**Given records**
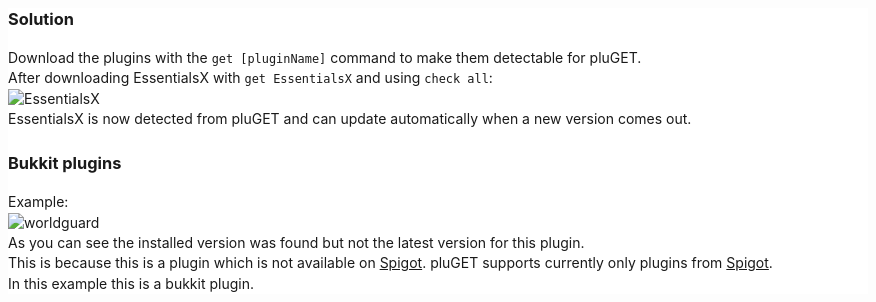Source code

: ### Solution
Download the plugins with the `get [pluginName]` command to make them detectable for pluGET.  
After downloading EssentialsX with `get EssentialsX` and using `check all`:  
![EssentialsX](https://i.ibb.co/ws5wHTj/essentialsx-2.png)  
EssentialsX is now detected from pluGET and can update automatically when a new version comes out.  

### Bukkit plugins
Example:  
![worldguard](https://i.ibb.co/7NJ9HRG/pluget-checkallonlyone.png)  
As you can see the installed version was found but not the latest version for this plugin.  
This is because this is a plugin which is not available on [Spigot](https://www.spigotmc.org/resources/).
pluGET supports currently only plugins from [Spigot](https://www.spigotmc.org/resources/).  
In this example this is a bukkit plugin.  
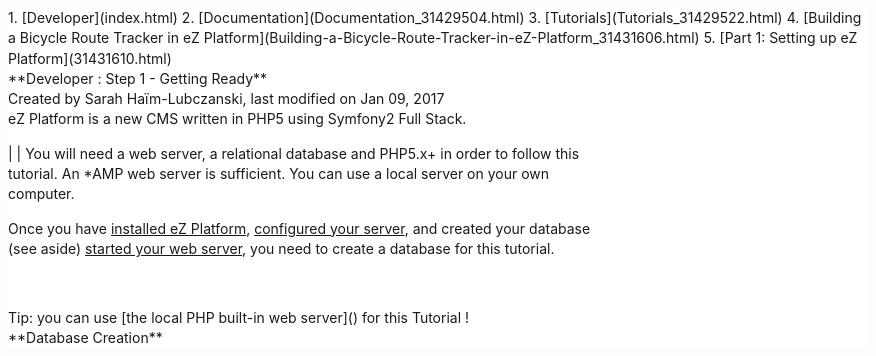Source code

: <div id="page">
<div id="main" class="aui-page-panel">
<div id="main-header">
<div id="breadcrumb-section">
1.  [Developer](index.html)
2.  [Documentation](Documentation_31429504.html)
3.  [Tutorials](Tutorials_31429522.html)
4.  [Building a Bicycle Route Tracker in eZ Platform](Building-a-Bicycle-Route-Tracker-in-eZ-Platform_31431606.html)
5.  [Part 1: Setting up eZ Platform](31431610.html)

</div>
**Developer : Step 1 - Getting Ready**

</div>
<div id="content" class="view">
<div class="page-metadata">
Created by Sarah Haïm-Lubczanski, last modified on Jan 09, 2017

</div>
<div id="main-content" class="wiki-content group">
<div class="contentLayout2">
<div class="columnLayout two-right-sidebar"
data-layout="two-right-sidebar">
<div class="cell normal" data-type="normal">
<div class="innerCell">
<div class="sectionColumnWrapper">
<div class="sectionMacro">
<div class="sectionMacroRow">
<div class="columnMacro"
style="width:70%;min-width:70%;max-width:70%;">
eZ Platform is a new CMS written in PHP5 using Symfony2 Full Stack.

| | You will need a web server, a relational database and PHP5.x+ in order to follow this tutorial. An \*AMP web server is sufficient. You can use a local server on your own computer.

Once you have [installed eZ Platform](https://doc.ez.no/x/opPfAQ), [configured your server](https://doc.ez.no/pages/viewpage.action?pageId=31429536), and created your database (see aside) [started your web server](https://doc.ez.no/display/DEVELOPER/Web+Server), you need to create a database for this tutorial.

 

<div
class="confluence-information-macro confluence-information-macro-tip">
<div class="confluence-information-macro-body">
Tip: you can use [the local PHP built-in web server]() for this Tutorial !

</div>
</div>
</div>
<div class="columnMacro"
style="width:30%;min-width:30%;max-width:30%;">
<div class="panel"
style="border-bottom: 1px solid white;border-width: 0px;">
<div class="panelHeader" style="border-bottom-width: 0px;">
**Database Creation**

**Exercise details**
Please copy, line for line, the part of the listing that opens with the line containing "your own computer." and runs through the end of the listing.

**Response**
| | You will need a web server, a relational database and PHP5.x+ in order to follow this tutorial. An \*AMP web server is sufficient. You can use a local server on your own computer.

Once you have [installed eZ Platform](https://doc.ez.no/x/opPfAQ), [configured your server](https://doc.ez.no/pages/viewpage.action?pageId=31429536), and created your database (see aside) [started your web server](https://doc.ez.no/display/DEVELOPER/Web+Server), you need to create a database for this tutorial.

 

<div
class="confluence-information-macro confluence-information-macro-tip">
<div class="confluence-information-macro-body">
Tip: you can use [the local PHP built-in web server]() for this Tutorial !

</div>
</div>
</div>
<div class="columnMacro"
style="width:30%;min-width:30%;max-width:30%;">
<div class="panel"
style="border-bottom: 1px solid white;border-width: 0px;">
<div class="panelHeader" style="border-bottom-width: 0px;">
**Database Creation**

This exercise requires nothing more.